▶ [EXCERPT PROVIDED]
..............................
Cyclamen africanum is a species of flowering plant in the family Primulaceae. It is referred to by the common name African cyclamen and is a perennial growing from a tuber, native to northern Algeria, Morocco and Tunisia. It is similar to Cyclamen hederifolium, but not frost-hardy.

Description

The tuber produces roots from the top, sides, and bottom, unlike Cyclamen hederifolium, which produces roots from the top and sides, but not the bottom.

Both the leaves and flowers are similar to Cyclamen hederifolium, but are larger on average.

Leaf and flower stalks extend straight up from the tuber; in Cyclamen hederifolium the leaf stalks extend outwards before bending up, forming an "elbow".
..............................
▶ [THE DATA]
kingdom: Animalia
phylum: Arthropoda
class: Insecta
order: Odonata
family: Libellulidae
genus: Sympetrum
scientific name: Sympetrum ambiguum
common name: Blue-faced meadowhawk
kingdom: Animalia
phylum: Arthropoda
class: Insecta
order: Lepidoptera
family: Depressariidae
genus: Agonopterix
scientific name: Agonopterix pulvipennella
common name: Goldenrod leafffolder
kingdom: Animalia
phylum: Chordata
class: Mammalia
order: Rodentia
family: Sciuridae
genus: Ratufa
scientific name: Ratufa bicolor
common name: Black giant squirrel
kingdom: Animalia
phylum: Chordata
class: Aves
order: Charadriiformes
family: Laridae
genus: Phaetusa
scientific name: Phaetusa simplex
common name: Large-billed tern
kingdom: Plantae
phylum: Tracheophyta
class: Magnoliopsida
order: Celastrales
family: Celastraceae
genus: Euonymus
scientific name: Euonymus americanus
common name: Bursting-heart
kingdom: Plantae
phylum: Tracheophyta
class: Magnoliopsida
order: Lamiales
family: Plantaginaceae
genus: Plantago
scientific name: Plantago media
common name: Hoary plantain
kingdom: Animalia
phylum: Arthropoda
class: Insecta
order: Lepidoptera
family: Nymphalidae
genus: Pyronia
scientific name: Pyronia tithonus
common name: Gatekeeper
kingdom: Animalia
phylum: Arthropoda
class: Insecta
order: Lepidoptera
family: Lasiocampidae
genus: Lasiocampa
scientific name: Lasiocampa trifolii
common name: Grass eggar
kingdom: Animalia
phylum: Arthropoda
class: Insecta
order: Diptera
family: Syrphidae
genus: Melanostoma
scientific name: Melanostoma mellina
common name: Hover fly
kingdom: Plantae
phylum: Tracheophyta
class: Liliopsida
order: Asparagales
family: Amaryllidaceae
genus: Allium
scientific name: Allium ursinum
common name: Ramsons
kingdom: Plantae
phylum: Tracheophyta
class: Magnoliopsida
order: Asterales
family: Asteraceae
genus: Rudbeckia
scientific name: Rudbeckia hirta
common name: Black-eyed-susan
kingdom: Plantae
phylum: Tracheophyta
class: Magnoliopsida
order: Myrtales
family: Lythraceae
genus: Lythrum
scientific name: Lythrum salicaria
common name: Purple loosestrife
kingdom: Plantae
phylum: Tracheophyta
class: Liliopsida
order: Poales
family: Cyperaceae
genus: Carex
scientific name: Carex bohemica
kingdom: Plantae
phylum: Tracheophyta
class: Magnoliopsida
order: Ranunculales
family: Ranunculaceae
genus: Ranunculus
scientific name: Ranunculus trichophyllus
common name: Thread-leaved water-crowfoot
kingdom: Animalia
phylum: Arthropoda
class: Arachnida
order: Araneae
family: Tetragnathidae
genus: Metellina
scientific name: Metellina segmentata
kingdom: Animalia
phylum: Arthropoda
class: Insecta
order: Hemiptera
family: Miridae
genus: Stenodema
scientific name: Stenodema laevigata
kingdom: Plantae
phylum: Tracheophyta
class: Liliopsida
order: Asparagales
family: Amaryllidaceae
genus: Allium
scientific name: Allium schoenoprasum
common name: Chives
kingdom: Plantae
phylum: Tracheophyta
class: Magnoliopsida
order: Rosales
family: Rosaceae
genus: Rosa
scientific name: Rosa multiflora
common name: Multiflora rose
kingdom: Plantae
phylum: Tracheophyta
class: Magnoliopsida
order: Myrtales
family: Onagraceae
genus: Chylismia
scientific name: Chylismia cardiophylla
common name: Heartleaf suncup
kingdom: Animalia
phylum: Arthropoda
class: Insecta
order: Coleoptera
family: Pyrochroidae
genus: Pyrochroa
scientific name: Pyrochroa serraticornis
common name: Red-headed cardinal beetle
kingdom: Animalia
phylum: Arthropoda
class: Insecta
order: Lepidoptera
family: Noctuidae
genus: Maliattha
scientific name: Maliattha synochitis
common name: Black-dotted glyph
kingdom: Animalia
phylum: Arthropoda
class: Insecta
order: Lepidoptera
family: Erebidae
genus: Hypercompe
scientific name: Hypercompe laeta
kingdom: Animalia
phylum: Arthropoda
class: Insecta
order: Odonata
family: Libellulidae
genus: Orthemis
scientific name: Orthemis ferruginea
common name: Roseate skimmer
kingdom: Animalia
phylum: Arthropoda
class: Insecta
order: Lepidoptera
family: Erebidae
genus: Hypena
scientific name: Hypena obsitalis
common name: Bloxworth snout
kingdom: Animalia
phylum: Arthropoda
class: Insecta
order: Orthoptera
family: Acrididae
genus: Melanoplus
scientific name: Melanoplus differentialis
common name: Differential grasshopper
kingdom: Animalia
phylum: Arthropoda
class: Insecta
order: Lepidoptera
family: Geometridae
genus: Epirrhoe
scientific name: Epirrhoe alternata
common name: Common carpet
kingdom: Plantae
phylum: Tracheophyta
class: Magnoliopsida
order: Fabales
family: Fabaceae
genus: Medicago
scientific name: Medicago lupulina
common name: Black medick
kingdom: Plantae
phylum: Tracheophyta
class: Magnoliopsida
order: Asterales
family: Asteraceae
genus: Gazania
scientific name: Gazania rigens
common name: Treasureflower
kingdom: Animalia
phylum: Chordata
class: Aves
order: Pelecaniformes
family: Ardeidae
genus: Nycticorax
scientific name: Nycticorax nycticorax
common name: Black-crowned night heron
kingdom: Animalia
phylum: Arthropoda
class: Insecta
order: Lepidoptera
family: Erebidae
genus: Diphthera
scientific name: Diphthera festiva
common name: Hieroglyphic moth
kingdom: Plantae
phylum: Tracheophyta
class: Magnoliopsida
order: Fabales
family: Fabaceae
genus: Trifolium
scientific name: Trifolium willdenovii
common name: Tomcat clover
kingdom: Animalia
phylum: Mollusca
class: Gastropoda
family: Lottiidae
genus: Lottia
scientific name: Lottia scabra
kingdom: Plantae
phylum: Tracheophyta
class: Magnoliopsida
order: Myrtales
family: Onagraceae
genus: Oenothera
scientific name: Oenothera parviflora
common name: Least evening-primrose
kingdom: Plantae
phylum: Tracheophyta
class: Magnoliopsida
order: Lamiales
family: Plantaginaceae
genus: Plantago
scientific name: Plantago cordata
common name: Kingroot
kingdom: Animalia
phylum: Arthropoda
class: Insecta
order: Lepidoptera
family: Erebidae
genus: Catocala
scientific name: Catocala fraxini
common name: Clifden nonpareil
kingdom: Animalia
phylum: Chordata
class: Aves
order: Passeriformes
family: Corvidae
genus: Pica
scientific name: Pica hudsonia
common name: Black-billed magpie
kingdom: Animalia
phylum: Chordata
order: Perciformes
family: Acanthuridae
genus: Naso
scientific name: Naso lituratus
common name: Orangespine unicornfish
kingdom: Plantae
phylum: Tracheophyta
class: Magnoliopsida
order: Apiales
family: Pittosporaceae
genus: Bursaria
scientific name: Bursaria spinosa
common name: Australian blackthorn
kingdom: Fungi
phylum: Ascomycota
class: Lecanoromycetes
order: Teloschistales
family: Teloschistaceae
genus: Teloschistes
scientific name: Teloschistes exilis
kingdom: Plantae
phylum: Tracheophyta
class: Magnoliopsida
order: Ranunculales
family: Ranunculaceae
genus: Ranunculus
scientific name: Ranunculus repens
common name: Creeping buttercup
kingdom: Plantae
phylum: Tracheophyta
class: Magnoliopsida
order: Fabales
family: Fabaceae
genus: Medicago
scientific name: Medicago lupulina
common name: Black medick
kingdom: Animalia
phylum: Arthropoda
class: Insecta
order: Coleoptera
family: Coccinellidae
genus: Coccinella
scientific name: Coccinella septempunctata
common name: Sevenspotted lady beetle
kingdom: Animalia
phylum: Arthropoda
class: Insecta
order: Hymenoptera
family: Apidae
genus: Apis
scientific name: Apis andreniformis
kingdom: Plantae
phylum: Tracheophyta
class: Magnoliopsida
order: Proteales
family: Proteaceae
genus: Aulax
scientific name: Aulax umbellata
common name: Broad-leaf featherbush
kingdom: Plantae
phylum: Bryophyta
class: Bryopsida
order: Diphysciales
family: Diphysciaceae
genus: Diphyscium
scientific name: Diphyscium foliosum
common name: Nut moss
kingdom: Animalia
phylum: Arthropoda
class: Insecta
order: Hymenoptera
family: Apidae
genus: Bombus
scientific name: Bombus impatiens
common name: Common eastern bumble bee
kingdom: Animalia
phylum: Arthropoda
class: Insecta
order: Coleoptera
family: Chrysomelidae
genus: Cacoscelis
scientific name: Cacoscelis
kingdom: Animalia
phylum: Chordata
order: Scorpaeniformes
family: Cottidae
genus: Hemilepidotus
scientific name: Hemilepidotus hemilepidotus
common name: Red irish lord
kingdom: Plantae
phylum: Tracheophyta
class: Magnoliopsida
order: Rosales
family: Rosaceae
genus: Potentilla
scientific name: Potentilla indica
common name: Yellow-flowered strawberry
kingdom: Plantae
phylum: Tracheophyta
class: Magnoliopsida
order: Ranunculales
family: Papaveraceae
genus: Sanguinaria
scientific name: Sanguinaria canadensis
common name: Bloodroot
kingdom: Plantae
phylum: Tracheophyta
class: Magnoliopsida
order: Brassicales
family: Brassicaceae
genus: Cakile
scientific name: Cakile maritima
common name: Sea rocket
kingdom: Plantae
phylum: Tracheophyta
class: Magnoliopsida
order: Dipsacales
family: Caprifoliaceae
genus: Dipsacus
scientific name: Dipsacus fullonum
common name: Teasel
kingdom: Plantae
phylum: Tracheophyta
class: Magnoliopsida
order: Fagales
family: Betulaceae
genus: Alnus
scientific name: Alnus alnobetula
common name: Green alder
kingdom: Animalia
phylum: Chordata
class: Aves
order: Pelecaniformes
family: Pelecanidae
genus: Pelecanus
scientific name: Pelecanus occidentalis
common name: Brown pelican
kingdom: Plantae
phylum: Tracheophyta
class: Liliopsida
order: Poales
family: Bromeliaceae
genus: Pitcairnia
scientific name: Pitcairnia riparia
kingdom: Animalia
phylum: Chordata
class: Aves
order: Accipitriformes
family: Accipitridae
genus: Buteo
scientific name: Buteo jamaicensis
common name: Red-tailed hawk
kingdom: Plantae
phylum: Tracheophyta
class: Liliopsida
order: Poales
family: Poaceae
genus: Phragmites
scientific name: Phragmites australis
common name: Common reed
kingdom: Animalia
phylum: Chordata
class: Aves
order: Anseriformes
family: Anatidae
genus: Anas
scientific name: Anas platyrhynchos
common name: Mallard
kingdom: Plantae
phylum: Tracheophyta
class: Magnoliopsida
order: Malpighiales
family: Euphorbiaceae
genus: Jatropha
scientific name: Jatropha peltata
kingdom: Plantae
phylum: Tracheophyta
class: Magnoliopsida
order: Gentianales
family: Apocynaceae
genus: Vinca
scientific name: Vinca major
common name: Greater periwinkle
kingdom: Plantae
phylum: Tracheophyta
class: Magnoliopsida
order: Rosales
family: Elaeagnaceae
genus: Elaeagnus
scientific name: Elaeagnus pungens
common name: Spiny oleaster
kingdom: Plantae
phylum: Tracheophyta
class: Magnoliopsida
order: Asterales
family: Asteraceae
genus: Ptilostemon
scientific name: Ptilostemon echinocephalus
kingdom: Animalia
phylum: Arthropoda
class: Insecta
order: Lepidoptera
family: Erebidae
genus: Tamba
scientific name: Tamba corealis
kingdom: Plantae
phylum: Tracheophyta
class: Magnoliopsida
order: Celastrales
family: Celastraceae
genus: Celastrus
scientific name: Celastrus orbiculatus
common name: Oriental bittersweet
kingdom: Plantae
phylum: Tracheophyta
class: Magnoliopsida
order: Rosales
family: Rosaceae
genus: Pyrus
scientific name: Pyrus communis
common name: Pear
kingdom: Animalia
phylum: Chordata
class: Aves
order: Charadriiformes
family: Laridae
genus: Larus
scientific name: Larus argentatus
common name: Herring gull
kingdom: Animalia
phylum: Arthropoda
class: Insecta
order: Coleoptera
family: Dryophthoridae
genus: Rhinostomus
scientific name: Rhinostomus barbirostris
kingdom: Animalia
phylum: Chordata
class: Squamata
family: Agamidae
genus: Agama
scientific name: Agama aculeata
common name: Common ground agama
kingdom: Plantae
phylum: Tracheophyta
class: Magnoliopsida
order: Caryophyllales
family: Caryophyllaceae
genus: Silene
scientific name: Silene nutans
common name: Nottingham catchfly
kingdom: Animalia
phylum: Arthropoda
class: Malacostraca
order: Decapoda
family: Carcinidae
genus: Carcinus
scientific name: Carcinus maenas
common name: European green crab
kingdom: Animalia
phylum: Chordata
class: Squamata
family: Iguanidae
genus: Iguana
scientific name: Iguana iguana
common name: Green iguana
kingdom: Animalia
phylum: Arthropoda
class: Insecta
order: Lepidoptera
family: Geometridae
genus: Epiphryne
..............................
Write out the whole African cyclamen text word for word, from its first line to its last.

Cyclamen africanum is a species of flowering plant in the family Primulaceae. It is referred to by the common name African cyclamen and is a perennial growing from a tuber, native to northern Algeria, Morocco and Tunisia. It is similar to Cyclamen hederifolium, but not frost-hardy.

Description

The tuber produces roots from the top, sides, and bottom, unlike Cyclamen hederifolium, which produces roots from the top and sides, but not the bottom.

Both the leaves and flowers are similar to Cyclamen hederifolium, but are larger on average.

Leaf and flower stalks extend straight up from the tuber; in Cyclamen hederifolium the leaf stalks extend outwards before bending up, forming an "elbow".